───── Records to use ─────
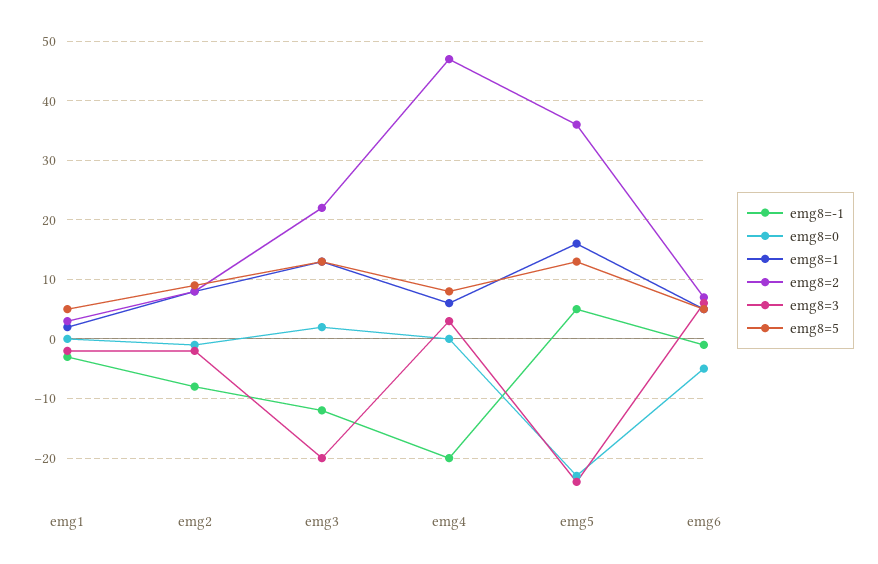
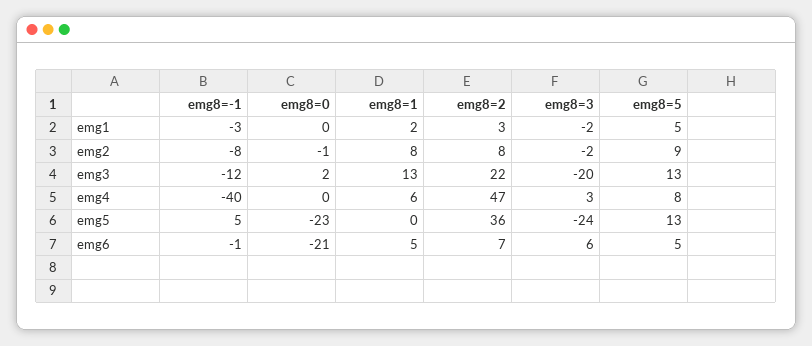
  {
    "emg8=-1": {
      "emg1": -3,
      "emg2": -8,
      "emg3": -12,
-     "emg4": -20,
+     "emg4": -40,
      "emg5": 5,
      "emg6": -1
    },
    "emg8=0": {
      "emg1": 0,
      "emg2": -1,
      "emg3": 2,
      "emg4": 0,
      "emg5": -23,
-     "emg6": -5
+     "emg6": -21
    },
    "emg8=1": {
      "emg1": 2,
      "emg2": 8,
      "emg3": 13,
      "emg4": 6,
-     "emg5": 15,
+     "emg5": 0,
      "emg6": 5
    },
    "emg8=2": {
      "emg1": 3,
      "emg2": 8,
      "emg3": 22,
      "emg4": 47,
      "emg5": 36,
      "emg6": 7
    },
    "emg8=3": {
      "emg1": -2,
      "emg2": -2,
      "emg3": -20,
      "emg4": 3,
      "emg5": -24,
      "emg6": 6
    },
    "emg8=5": {
      "emg1": 5,
      "emg2": 9,
      "emg3": 13,
      "emg4": 8,
      "emg5": 13,
      "emg6": 5
    }
  }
─────
#### [Task objective]
Go through the material above and print all of it exactly, except the pictures.

#### [Task result]
  {
    "emg8=-1": {
      "emg1": -3,
      "emg2": -8,
      "emg3": -12,
-     "emg4": -20,
+     "emg4": -40,
      "emg5": 5,
      "emg6": -1
    },
    "emg8=0": {
      "emg1": 0,
      "emg2": -1,
      "emg3": 2,
      "emg4": 0,
      "emg5": -23,
-     "emg6": -5
+     "emg6": -21
    },
    "emg8=1": {
      "emg1": 2,
      "emg2": 8,
      "emg3": 13,
      "emg4": 6,
-     "emg5": 15,
+     "emg5": 0,
      "emg6": 5
    },
    "emg8=2": {
      "emg1": 3,
      "emg2": 8,
      "emg3": 22,
      "emg4": 47,
      "emg5": 36,
      "emg6": 7
    },
    "emg8=3": {
      "emg1": -2,
      "emg2": -2,
      "emg3": -20,
      "emg4": 3,
      "emg5": -24,
      "emg6": 6
    },
    "emg8=5": {
      "emg1": 5,
      "emg2": 9,
      "emg3": 13,
      "emg4": 8,
      "emg5": 13,
      "emg6": 5
    }
  }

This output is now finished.